The original Q1 2026 window was not met. As of February 2026, xAI updated the projection to Q2 2026 for full release, with a public beta estimated between March and April 2026. The delay is attributed to extended training requirements on Colossus 2 — xAI is not rushing the training run. Full API access is expected to follow the public beta.
Is Elon Musk's claim that xAI will surpass all competitors true?
The three-year claim is aggressive and unverifiable. The structural argument behind it — that xAI + SpaceX is the only combination that owns both the AI model and the launch infrastructure for space-based data centers — is real. Google's Project Suncatcher independently validated the basic economics of space-based AI compute, projecting cost parity around 2035. If that timeline is accurate, xAI's position is genuinely differentiated. Whether the gap between 2026 and 2035 leaves xAI competitive against Anthropic and OpenAI is a separate question.
How is Grok 4.20 actually performing compared to Claude and GPT-5?
Grok 4.20 is competitive in specific categories: it ranks #2 on LMArena for search (close behind Claude Opus 4.6), leads on video editing benchmarks, and performs strongly in real-time financial analysis (Alpha Arena). The documented gap is in AI coding — Grok Code Fast 1 falls behind Anthropic Claude Code and OpenAI Codex on SWE-Bench Verified, which is the benchmark professional developers use most. The Cursor hires (Milich and Ginsberg) were specifically brought in to address that gap, with a stated target of parity by mid-2026.
What is the xAI and SpaceX merger about?
SpaceX acquired xAI in early 2026, creating a combined entity valued at approximately $1.25 trillion — one of the largest M&A deals in history. The strategic logic: xAI gets access to SpaceX's launch infrastructure for the eventual buildout of space-based AI data centers, and SpaceX gets AI capabilities for its vehicles and products. Tesla shareholders are suing Musk over the related $2 billion Tesla investment in xAI's Series E, alleging breach of fiduciary duty.

📚 Sources
TechCrunch — Half of xAI's Founding Team Has Left (Feb 2026) · Electrek — Musk Admits xAI Built Wrong (March 2026) · Let's Data Science — xAI Rebuild Analysis · AdwaitX — Grok 5 Colossus 2 Training Analysis (Feb 2026) · Reuters via Yahoo Finance — xAI Founder Departures (March 2026)

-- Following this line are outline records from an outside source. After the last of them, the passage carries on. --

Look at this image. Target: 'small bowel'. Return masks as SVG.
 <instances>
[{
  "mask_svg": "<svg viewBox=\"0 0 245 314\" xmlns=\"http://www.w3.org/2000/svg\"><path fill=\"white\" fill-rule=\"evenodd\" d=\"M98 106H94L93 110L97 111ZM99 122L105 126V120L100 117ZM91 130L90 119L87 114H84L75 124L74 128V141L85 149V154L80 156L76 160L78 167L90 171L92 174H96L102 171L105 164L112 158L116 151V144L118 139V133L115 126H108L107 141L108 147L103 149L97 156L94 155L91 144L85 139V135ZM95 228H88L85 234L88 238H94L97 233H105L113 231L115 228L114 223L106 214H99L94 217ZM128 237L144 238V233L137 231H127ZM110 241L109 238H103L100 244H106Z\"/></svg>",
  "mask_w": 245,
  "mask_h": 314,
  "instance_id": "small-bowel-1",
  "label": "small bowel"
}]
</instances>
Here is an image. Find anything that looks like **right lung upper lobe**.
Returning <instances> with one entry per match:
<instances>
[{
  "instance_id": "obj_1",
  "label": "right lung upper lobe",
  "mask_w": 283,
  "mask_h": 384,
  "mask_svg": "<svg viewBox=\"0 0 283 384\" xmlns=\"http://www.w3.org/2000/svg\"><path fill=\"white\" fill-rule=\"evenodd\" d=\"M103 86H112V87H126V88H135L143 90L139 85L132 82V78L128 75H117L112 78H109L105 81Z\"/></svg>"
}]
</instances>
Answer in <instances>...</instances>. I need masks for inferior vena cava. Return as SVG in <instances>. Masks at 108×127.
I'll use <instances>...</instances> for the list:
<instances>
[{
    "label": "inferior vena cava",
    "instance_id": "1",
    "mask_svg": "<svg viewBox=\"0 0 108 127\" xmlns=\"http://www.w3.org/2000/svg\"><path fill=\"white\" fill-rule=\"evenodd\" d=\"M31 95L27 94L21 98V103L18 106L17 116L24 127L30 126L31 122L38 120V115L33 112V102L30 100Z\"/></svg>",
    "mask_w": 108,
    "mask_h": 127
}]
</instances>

All data sourced from public reporting and official announcements. No proprietary access to xAI internal information. Benchmark data from LMArena and Alpha Arena public leaderboards.

The question nobody has answered publicly is this: at what point does compute stop compensating for the institutional knowledge that walked out with 10 of the 12 people who designed the system? The engineers who left know exactly which shortcuts were taken in Grok's architecture, which training decisions created the coding gap, and which design choices made the rebuild necessary. Grok 5 will almost certainly be a capable model — the infrastructure is real and the scale is historic. Whether it can close a gap against Anthropic and OpenAI whose teams are also scaling, also hiring, and also have not lost their founding researchers is a different question. The answer arrives in Q2 2026, when the benchmarks land — not before.